The Metropolitan Opera’s soprano sensation Geraldine Ferrar, photo taken April 1913. I guess fur was never out of season a century ago!
“When You Done Your Christmas Furs — It will be an added pleasure to know they came from Gimbels — the house with the time-honored experience in Furs — for surely it requires more than simply workmanship to produce a good fur garment. GIMBELS seventy-one years’ experience has resulted in the accurate knowledge as to how to properly select the skins.”

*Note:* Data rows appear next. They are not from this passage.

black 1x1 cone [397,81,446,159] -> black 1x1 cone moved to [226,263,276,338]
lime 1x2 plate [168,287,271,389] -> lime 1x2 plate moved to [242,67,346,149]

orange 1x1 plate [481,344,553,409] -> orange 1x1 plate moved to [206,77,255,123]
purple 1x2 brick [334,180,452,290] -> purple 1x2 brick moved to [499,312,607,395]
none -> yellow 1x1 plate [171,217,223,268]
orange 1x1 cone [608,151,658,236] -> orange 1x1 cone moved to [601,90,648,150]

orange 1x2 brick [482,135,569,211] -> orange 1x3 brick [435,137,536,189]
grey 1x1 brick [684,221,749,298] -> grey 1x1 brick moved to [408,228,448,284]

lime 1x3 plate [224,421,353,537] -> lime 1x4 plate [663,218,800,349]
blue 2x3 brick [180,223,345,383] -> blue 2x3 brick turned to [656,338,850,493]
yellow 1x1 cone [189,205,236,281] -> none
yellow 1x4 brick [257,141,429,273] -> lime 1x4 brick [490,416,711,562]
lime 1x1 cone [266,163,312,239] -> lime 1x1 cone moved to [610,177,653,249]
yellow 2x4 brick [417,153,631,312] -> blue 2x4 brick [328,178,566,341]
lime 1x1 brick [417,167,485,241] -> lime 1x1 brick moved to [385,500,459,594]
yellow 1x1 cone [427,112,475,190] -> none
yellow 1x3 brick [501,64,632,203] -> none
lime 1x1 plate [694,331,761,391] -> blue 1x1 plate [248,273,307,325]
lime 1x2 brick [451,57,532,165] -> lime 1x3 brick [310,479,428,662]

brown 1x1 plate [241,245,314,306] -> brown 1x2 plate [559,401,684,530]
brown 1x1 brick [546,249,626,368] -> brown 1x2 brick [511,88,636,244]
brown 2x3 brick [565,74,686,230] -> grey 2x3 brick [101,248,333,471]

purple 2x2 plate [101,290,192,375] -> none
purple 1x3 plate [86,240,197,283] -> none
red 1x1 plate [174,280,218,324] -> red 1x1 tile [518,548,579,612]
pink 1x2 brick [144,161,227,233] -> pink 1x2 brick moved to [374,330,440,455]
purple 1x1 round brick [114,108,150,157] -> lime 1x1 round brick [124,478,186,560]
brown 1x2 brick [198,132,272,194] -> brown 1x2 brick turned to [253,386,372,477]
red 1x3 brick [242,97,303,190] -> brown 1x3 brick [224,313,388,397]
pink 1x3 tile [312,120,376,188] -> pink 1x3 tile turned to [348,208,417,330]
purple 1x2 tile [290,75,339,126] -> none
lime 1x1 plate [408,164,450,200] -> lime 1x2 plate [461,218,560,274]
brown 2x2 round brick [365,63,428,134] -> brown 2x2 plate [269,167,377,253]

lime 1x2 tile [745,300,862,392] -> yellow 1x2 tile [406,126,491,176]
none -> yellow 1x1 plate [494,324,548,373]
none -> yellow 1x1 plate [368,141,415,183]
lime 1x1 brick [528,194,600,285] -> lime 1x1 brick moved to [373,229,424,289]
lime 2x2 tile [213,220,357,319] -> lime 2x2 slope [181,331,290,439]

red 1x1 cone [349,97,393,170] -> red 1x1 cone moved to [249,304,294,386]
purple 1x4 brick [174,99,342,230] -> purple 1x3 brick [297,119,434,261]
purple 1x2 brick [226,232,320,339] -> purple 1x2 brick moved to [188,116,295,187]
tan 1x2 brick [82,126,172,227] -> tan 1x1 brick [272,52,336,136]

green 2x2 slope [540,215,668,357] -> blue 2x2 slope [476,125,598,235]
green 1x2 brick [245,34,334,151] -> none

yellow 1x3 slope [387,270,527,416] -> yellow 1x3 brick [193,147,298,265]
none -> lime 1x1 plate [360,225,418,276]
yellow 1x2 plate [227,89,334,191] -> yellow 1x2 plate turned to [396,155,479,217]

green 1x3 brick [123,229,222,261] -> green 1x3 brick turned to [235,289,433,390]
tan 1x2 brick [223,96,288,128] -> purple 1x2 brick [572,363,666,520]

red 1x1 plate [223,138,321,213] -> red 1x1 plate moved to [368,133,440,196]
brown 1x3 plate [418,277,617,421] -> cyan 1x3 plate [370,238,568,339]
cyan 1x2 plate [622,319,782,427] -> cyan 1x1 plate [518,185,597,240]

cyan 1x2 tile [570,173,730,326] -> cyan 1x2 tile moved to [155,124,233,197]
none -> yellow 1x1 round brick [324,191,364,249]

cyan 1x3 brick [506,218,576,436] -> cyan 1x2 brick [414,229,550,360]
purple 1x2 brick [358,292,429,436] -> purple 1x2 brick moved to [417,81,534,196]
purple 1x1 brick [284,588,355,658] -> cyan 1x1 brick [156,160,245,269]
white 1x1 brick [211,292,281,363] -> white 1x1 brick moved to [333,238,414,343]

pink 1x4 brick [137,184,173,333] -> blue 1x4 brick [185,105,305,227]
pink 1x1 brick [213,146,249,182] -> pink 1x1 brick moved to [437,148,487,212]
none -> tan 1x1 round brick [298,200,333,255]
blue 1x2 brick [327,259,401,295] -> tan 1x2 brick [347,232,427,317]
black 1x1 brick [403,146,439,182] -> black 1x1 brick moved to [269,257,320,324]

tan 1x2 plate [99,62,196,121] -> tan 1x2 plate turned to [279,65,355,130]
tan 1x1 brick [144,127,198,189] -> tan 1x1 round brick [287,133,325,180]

Some of the furs sold at Gimbels for the holiday season in 1913 — wolf, muskrat, skunk raccoon, lynx, lamb, stoats (otherwise known as ermine), several kinds of fox, beaver and ‘tiger-dyed coney’ or rabbit skins dyed to resemble exotic animals. You could get coney skins in zebra and leopard prints.
Nellie Fassett Crosby (Mrs. John Sherwin Crosby), president of the Women’s Democratic Club of New York City and founder of the Woman’s National Democratic League, and Mrs. Steven Beckwith Ayres, also active in the WNDL.
Suffragists at the Armory, January 1914
It’s even suitable beach wear! A group of friends at Coney Island, January 1915
From the studio of New York portraitist Theodore C Marceau, 1906
Gimbels not only sold furs; they stored them for you in the summertime. Can’t have a frock made entirely of animal skin just sitting in your closet!